Aim 1.
Copy out the discussion of 24p and interlaced video word for word.

Text shown.
——

The film-like images you get from directly shooting 24P on the DVX100 or the XL2 are going to look better than when you shoot 30P and do a transfer to 24P in post, no matter what program you use. There are all kinds of filters that could be used to mimic a particular film look, but they tend to degrade the image, just making it look more like stylized video than film.
 
Well, no, 24p _isn't_ 'really good video'... really good video is interlaced footage from a good source at whatever your native frame rate might be. 24p is fake film, but personally I don't like the 'film look' on NTSC that people are going to so much trouble to try to emulate.

Really, I don't see the point in shooting 24p unless you have a good reason to expect your footage to end up on a film print: and, even then, I suspect you'd do a lot better shooting 1080i HD at 25fps and deinterlacing. Certainly in PAL countries I'd just shoot 25fps on video and get the best of both worlds.
 
I know Derek explained this all to me once really really well but I totally forgot. This time I'll write it down if one of you could explain what progressive scan is and what interlaced video is and the difference between the two. thanks much.
 
I suppose it is somewhat right but you are still recording images with a CCD in either NTSC or PAL format at least on a SD camera and on HD a 1080p/i or 720p/i. Either way the native footage is being recorded on to Video Tape (The Camera Original) key word being Video Tape - so yes it is video - and the effect of the 24fps deal is to have the same frame rate as film for ease in printing back to film, from your video tape - and regualar 29.976 looks like home movies and not like proffesional work that you see in theaters - The 24p deal might be a joke but it was to emulate a proffesional look but, in my opinion should not be compared to film as getting a "film look" just a different format to tell you story with. I think the "film look" is more of a joke than the 24p deal. So, as I said before - if you want a film look why not shoot film - besides I think 16mm film looks better than HD anyway. The same can be argued for 8mm film and DV.
 
Progressive:

Each frame is the result of one still picture...

in interlaced video, each frame is composed of two halves of a frame... one with all the even lines, and one with all the odd lines... the effect being a single frame when they are interlaced together...
in progressive, the whole image is just captured at once...

——

Aim 2.
How many lines in the listing below contain the string "breathe", with case counting? Reply with the number alone.

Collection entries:
——

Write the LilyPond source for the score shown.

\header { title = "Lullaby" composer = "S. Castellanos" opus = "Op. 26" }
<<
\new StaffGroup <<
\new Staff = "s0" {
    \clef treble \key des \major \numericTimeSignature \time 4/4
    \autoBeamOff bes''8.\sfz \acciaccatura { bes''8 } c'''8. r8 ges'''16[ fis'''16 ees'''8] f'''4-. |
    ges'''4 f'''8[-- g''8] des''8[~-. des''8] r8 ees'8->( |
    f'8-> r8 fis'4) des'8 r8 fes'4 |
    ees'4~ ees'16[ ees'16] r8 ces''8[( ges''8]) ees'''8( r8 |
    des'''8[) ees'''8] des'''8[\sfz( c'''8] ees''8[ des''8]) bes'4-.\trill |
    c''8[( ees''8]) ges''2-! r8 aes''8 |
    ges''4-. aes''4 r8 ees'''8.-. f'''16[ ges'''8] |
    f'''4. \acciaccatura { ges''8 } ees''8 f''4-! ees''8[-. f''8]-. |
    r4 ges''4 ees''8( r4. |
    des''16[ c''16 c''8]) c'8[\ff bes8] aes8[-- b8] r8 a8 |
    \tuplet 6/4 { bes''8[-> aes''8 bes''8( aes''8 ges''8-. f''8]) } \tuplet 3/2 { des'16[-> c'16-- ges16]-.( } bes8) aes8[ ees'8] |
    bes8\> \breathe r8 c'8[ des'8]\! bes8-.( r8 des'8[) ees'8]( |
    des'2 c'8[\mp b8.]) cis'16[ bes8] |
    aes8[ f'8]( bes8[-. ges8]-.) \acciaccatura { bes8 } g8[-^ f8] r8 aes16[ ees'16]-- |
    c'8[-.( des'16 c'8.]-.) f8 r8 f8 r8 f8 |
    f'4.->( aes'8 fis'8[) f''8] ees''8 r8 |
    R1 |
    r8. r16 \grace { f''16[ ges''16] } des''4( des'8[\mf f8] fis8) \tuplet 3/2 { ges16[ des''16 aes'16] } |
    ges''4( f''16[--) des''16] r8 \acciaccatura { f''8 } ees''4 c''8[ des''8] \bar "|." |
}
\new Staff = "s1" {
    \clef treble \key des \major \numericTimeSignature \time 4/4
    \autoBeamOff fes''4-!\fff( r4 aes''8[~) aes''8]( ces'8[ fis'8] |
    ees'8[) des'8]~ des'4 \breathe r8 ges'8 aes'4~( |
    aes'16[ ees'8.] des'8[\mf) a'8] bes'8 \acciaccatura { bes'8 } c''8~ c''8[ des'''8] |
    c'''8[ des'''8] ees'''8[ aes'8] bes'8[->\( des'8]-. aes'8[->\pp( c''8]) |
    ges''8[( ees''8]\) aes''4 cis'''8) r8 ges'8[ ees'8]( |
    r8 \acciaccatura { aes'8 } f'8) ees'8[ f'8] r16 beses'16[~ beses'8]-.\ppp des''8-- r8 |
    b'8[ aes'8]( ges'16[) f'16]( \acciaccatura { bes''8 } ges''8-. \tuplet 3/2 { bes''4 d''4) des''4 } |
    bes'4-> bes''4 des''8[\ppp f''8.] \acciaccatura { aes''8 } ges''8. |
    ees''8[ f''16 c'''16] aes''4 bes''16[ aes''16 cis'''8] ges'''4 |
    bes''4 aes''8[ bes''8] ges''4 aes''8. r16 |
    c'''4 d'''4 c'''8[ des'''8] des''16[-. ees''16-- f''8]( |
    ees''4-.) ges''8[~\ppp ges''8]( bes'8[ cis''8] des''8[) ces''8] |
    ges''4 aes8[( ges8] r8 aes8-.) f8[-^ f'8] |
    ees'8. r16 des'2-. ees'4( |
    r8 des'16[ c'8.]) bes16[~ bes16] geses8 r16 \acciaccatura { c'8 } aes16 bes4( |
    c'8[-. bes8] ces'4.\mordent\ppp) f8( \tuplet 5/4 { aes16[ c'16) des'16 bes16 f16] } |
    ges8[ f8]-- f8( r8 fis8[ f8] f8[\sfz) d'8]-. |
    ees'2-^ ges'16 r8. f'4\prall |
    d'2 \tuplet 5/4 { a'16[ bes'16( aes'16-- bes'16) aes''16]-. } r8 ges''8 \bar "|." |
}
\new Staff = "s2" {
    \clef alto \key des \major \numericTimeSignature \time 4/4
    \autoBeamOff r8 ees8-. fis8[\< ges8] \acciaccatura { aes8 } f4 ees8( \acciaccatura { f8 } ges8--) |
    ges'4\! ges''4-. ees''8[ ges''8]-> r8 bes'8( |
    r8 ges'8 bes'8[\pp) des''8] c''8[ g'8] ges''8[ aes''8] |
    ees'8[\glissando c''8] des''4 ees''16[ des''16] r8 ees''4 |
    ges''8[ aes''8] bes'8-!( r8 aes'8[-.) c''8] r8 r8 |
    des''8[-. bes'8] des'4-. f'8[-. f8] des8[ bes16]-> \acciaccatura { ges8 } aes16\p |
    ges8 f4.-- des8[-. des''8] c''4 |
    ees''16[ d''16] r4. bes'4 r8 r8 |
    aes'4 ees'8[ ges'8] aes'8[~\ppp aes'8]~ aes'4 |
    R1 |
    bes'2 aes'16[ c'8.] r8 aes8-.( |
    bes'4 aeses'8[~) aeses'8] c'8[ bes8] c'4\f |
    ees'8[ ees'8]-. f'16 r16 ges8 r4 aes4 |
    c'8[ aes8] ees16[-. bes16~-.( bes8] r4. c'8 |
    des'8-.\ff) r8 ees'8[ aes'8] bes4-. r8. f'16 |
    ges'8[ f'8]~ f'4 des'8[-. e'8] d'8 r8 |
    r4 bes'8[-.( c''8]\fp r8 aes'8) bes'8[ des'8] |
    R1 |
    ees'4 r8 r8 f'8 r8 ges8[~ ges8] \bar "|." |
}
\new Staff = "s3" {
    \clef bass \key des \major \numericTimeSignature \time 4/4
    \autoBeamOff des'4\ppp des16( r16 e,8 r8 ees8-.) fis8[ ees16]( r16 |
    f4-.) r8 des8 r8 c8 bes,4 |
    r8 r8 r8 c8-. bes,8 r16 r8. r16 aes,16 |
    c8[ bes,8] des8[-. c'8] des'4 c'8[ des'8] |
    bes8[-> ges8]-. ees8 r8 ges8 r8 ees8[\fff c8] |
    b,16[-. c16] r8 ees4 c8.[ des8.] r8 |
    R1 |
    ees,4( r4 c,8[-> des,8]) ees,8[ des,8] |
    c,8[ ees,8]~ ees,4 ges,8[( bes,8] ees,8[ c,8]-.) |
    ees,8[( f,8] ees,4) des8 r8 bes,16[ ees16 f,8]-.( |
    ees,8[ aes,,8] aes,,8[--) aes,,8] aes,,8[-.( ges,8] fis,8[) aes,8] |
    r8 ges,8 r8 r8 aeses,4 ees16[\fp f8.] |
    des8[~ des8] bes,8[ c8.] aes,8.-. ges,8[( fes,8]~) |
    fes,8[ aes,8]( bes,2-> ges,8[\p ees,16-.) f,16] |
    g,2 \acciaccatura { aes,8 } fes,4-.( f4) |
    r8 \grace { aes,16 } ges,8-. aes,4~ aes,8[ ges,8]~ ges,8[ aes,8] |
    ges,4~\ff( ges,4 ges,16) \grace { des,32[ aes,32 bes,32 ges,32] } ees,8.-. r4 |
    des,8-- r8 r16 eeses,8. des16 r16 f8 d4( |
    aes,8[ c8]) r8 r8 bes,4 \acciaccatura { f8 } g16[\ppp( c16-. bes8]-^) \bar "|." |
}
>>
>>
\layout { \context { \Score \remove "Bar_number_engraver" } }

——

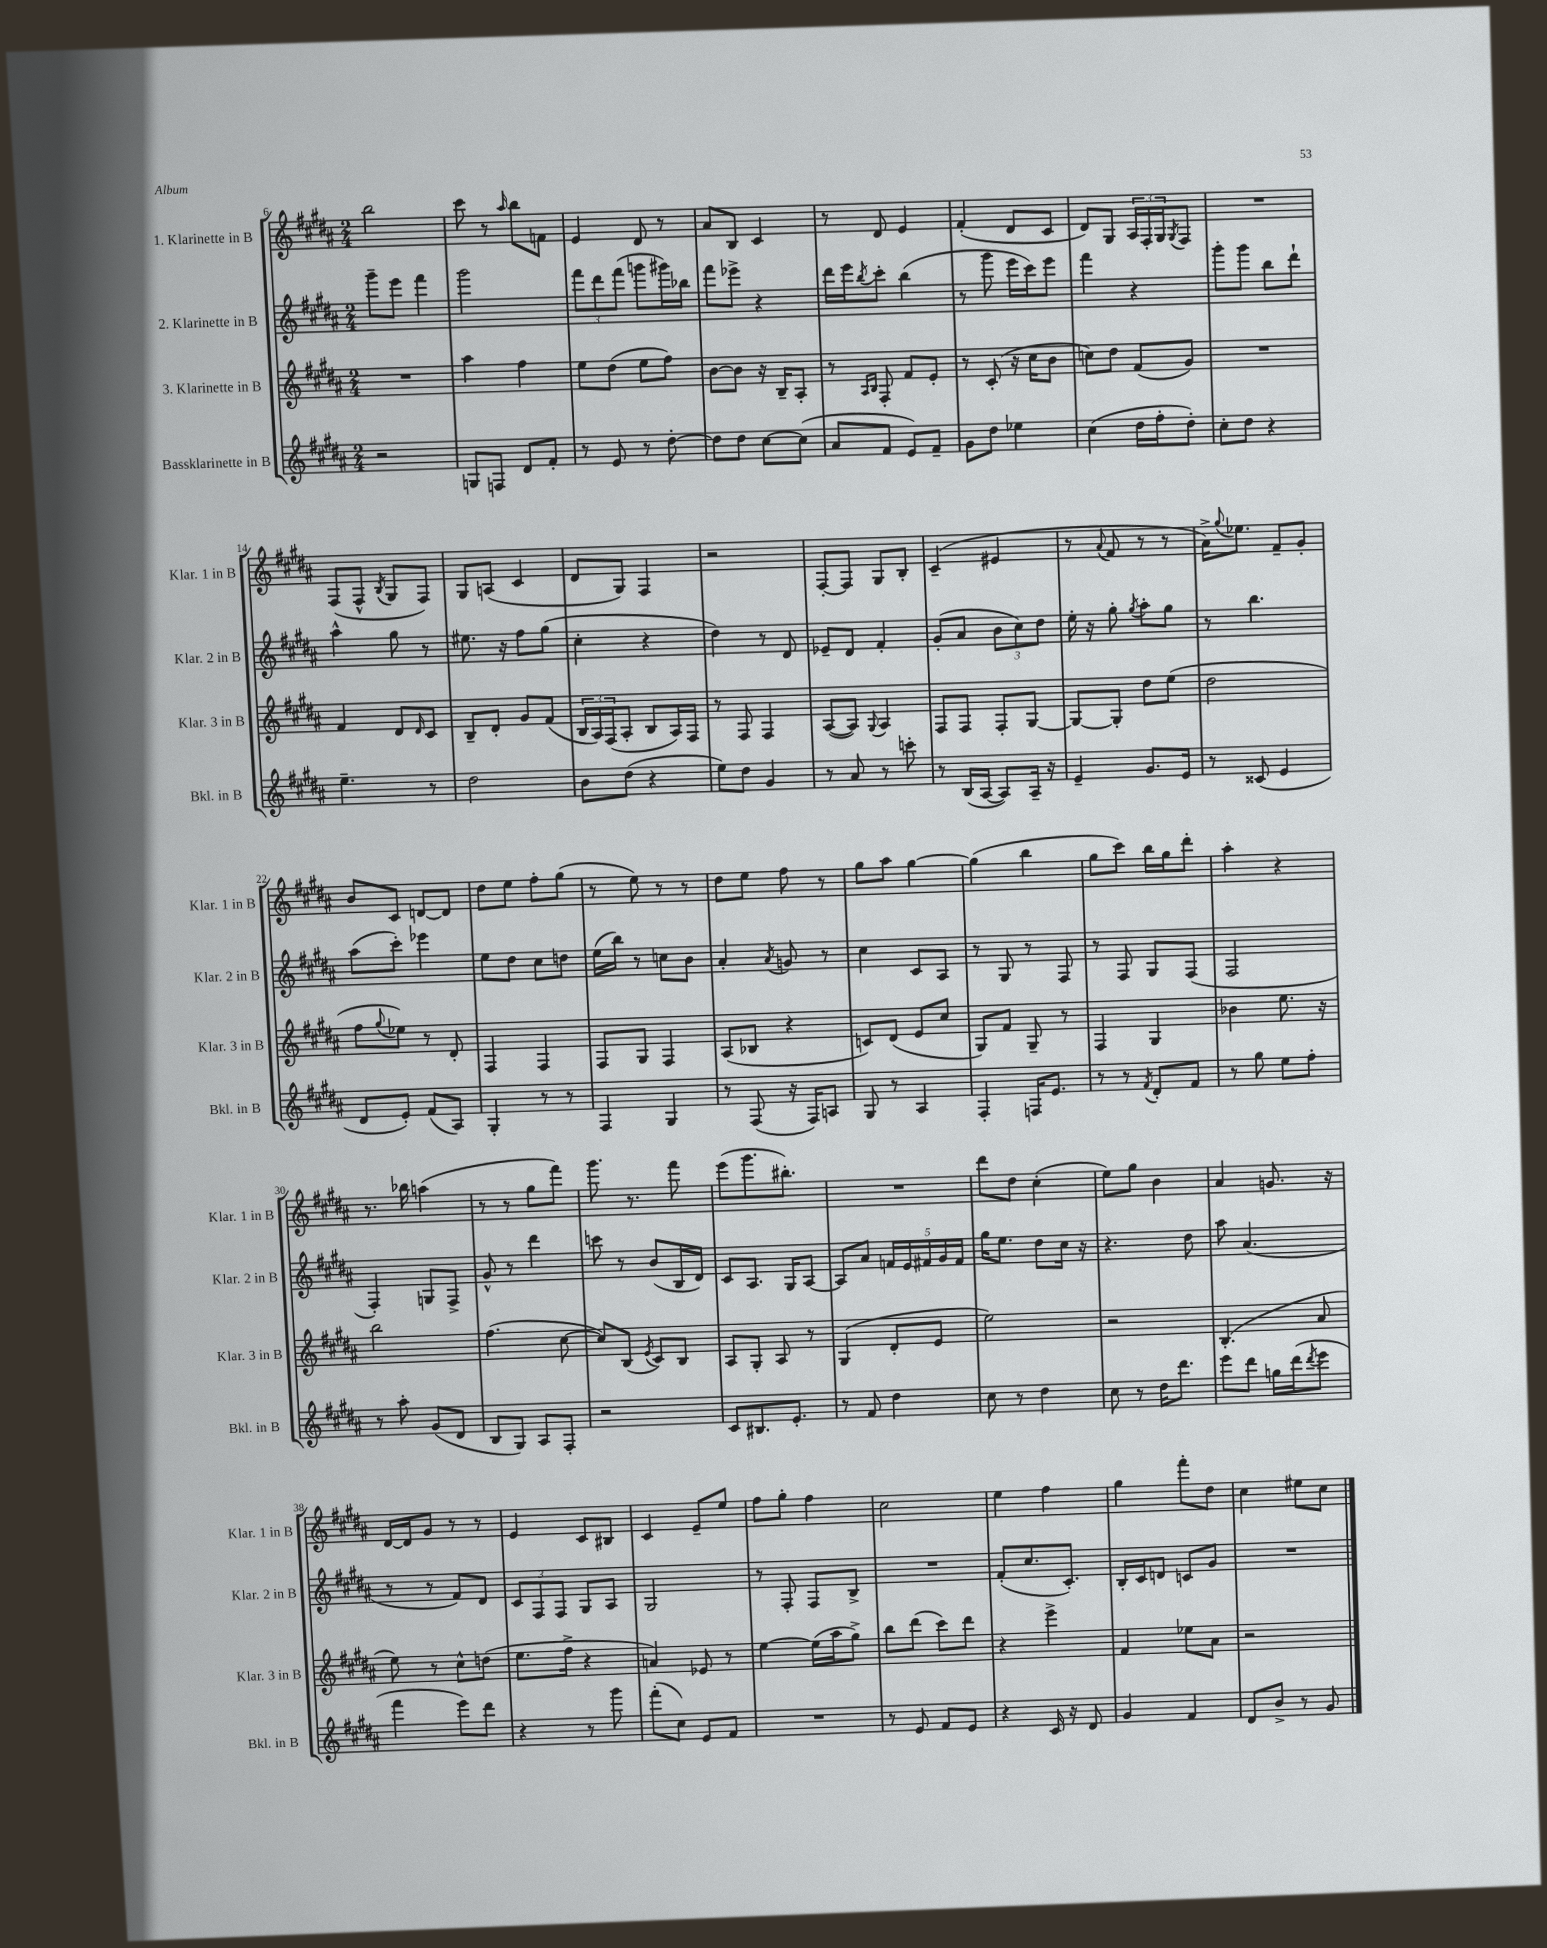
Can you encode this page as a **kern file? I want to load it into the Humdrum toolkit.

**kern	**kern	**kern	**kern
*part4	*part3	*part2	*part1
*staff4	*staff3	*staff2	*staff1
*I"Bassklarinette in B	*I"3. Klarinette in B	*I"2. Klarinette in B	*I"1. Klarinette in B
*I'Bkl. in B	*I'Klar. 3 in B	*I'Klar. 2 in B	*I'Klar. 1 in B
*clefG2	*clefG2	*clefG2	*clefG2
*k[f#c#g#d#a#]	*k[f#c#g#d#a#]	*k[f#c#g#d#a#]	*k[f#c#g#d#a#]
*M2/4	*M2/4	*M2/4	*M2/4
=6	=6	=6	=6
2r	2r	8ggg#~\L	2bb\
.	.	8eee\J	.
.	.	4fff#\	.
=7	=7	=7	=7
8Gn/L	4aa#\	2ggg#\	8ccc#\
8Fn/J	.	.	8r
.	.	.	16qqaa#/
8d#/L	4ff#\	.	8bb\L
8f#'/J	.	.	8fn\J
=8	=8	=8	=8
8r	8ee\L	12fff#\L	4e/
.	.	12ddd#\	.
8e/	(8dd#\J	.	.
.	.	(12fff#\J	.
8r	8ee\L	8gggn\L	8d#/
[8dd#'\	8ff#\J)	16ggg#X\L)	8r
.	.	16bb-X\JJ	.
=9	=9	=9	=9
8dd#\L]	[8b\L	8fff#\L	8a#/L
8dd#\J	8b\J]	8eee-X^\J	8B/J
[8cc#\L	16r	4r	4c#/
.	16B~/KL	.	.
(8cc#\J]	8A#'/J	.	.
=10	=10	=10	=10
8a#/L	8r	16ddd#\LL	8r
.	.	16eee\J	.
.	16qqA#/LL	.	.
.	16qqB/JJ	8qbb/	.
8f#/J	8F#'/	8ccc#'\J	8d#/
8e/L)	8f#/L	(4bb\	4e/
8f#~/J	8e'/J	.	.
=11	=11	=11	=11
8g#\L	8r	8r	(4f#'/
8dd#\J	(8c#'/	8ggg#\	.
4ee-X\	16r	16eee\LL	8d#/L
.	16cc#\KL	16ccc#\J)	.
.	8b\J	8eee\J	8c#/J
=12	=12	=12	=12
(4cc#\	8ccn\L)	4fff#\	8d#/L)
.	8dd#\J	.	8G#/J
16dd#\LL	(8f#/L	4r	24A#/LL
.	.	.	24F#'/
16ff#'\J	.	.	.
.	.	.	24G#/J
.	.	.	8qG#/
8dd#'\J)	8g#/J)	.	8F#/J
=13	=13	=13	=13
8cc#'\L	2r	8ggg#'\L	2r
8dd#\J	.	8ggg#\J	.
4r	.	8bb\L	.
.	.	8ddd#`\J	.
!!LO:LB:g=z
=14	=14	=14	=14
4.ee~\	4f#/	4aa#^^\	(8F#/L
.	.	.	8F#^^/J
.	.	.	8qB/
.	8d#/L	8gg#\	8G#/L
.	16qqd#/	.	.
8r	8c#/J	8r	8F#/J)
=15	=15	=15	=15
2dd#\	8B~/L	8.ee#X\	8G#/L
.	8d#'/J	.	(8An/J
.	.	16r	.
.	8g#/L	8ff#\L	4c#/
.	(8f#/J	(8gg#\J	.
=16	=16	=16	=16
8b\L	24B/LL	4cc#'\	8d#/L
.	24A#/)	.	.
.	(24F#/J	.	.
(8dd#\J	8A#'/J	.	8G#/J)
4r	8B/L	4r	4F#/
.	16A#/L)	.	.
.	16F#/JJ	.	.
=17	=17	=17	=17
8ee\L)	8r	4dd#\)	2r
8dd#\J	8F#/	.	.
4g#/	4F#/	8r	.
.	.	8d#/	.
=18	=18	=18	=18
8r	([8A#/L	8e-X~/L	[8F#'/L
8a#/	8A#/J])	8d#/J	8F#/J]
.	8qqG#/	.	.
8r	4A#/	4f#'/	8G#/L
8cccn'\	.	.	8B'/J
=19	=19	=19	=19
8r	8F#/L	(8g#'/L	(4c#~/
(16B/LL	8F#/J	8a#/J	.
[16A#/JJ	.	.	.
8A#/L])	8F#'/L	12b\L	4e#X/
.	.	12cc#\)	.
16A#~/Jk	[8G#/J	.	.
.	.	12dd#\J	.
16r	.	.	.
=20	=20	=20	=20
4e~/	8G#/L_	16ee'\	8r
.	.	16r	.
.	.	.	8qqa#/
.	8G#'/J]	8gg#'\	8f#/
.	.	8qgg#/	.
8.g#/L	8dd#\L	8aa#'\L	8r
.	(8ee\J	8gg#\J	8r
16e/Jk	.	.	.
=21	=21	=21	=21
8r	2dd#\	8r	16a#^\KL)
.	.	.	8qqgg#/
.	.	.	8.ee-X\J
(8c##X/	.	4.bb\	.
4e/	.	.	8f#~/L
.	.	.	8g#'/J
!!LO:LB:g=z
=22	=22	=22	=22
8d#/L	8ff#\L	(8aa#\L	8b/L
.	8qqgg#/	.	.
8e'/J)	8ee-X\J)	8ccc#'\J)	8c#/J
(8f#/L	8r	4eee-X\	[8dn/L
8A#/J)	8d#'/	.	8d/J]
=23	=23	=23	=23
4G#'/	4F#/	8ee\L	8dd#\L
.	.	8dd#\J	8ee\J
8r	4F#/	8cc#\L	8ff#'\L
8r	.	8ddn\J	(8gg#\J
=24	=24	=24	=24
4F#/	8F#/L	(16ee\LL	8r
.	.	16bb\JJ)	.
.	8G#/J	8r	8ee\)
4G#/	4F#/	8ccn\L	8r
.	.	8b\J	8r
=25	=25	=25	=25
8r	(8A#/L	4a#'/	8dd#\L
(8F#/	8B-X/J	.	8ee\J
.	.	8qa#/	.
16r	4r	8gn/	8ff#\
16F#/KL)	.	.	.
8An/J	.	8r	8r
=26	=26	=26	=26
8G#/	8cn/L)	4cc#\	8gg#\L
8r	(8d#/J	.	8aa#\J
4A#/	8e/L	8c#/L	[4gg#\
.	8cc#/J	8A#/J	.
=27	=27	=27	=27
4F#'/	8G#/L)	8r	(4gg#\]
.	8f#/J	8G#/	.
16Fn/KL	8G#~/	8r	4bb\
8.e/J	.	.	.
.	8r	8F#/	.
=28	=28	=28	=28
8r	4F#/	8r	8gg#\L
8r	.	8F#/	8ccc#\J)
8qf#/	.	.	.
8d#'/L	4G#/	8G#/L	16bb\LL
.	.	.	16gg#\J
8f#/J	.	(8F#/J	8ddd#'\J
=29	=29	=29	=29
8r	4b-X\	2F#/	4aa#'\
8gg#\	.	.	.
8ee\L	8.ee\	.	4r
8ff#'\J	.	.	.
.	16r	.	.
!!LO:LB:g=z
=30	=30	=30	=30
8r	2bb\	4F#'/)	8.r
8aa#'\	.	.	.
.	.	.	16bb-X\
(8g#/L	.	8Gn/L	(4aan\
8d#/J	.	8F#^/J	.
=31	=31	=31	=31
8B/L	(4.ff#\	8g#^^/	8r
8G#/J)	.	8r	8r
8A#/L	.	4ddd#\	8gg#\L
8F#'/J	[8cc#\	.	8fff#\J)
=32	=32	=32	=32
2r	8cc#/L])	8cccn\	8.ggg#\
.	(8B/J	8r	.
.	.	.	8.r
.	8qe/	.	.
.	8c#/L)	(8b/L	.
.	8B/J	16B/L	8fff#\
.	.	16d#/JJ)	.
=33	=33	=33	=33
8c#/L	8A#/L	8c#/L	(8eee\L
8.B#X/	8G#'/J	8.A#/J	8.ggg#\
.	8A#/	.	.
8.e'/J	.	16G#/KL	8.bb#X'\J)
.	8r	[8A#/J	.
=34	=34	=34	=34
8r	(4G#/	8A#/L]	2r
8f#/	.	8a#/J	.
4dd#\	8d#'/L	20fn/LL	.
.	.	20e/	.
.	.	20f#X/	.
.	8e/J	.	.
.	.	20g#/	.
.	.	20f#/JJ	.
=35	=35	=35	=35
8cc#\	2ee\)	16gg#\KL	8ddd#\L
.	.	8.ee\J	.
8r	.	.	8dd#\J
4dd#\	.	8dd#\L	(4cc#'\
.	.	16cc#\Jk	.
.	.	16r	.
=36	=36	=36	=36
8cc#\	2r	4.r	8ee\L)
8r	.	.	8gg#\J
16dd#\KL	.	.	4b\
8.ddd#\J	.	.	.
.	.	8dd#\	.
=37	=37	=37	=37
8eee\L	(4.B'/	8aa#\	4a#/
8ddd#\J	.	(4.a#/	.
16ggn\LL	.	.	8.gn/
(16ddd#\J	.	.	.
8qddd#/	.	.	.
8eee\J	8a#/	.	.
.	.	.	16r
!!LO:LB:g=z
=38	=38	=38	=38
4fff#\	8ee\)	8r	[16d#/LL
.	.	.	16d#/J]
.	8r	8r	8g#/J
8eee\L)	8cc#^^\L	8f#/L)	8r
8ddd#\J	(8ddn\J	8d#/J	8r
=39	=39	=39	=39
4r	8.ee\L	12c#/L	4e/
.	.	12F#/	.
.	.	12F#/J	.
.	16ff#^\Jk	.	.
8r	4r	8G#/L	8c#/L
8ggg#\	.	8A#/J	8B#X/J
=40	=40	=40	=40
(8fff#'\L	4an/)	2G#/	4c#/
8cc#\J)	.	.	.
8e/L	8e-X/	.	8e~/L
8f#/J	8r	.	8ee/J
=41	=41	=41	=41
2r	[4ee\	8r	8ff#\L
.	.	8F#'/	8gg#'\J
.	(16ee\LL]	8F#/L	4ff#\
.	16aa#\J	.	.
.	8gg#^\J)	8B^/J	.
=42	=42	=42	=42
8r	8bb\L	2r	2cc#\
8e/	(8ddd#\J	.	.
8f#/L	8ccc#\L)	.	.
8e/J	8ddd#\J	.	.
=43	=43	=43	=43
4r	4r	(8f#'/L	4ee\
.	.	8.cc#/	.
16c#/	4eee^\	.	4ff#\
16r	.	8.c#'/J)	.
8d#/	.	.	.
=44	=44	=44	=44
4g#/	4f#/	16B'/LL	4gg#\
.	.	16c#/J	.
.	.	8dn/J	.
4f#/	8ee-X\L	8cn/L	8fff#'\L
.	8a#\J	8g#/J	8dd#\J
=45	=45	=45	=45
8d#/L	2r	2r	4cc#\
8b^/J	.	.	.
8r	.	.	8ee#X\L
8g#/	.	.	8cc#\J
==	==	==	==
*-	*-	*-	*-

——

Correct result 1.
The film-like images you get from directly shooting 24P on the DVX100 or the XL2 are going to look better than when you shoot 30P and do a transfer to 24P in post, no matter what program you use. There are all kinds of filters that could be used to mimic a particular film look, but they tend to degrade the image, just making it look more like stylized video than film.
 
Well, no, 24p _isn't_ 'really good video'... really good video is interlaced footage from a good source at whatever your native frame rate might be. 24p is fake film, but personally I don't like the 'film look' on NTSC that people are going to so much trouble to try to emulate.

Really, I don't see the point in shooting 24p unless you have a good reason to expect your footage to end up on a film print: and, even then, I suspect you'd do a lot better shooting 1080i HD at 25fps and deinterlacing. Certainly in PAL countries I'd just shoot 25fps on video and get the best of both worlds.
 
I know Derek explained this all to me once really really well but I totally forgot. This time I'll write it down if one of you could explain what progressive scan is and what interlaced video is and the difference between the two. thanks much.
 
I suppose it is somewhat right but you are still recording images with a CCD in either NTSC or PAL format at least on a SD camera and on HD a 1080p/i or 720p/i. Either way the native footage is being recorded on to Video Tape (The Camera Original) key word being Video Tape - so yes it is video - and the effect of the 24fps deal is to have the same frame rate as film for ease in printing back to film, from your video tape - and regualar 29.976 looks like home movies and not like proffesional work that you see in theaters - The 24p deal might be a joke but it was to emulate a proffesional look but, in my opinion should not be compared to film as getting a "film look" just a different format to tell you story with. I think the "film look" is more of a joke than the 24p deal. So, as I said before - if you want a film look why not shoot film - besides I think 16mm film looks better than HD anyway. The same can be argued for 8mm film and DV.
 
Progressive:

Each frame is the result of one still picture...

in interlaced video, each frame is composed of two halves of a frame... one with all the even lines, and one with all the odd lines... the effect being a single frame when they are interlaced together...
in progressive, the whole image is just captured at once...

Correct result 2.
2